Konarka’s technology used a photo-reactive material printed onto plastic, and they are quite different from the silicon or cadmium-telluride semiconductors used in conventional solar cells today. Instead of encasing the films in glass like other solar panels on the market, Konarka makes its films in protective polymer layers so that they are flexible.
“Konarka has been unable to obtain additional financing, and given its current financial condition, it is unable to continue operations. This is a tragedy for Konarka’s shareholders and employees and for the development of alternative energy in the United States,” said Howard Berke, chairman and CEO of Konarka, in a statement.
Konarka was able to sell its organic thin films for lining umbrellas and shoulder bags, but it wasn’t clear whether these sales and shipments amounted to any significant volumes. Konarka marketed its thin films to architects and builders in the building-integrated photovoltaic (BIPV) market, which has barely emerged and is a tough market to crack.

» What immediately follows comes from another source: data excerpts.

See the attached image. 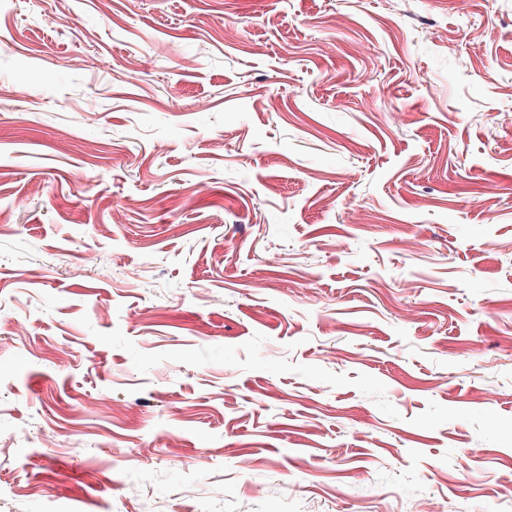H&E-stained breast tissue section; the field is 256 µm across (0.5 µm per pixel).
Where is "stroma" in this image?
<instances>
[{
  "instance_id": "stroma-1",
  "label": "stroma",
  "mask_w": 512,
  "mask_h": 512,
  "mask_svg": "<svg viewBox=\"0 0 512 512\" xmlns=\"http://www.w3.org/2000/svg\"><path fill=\"white\" fill-rule=\"evenodd\" d=\"M506 112L512 0H0V512H502Z\"/></svg>"
}]
</instances>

Architects like the idea of adding eco-friendly features, but they tend to balk at the added expense and worry about the logistics of embedding, operating and replacing electrical equipment that isn’t likely to last as long as the buildings. The lackluster housing market in the past few years also hasn’t helped.
In 2010, the company raised $20 million from Konica Minolta, which wanted build a manufacturing joint venture in Japan. Konarka had lined up many other investors, too, including Draper Fisher Jurvetson, Good Energies, 3i, Mackenzie Financial Corp., Pegasus Capital, Asenqua Ventures, New Enterprise Associates , Vanguard Ventures, Chevron Ventures, Massachusetts Green Energy Fund, NGEN Partners, Angeleno Group and Total, the French oil and gas giant who invested $45 million in 2008.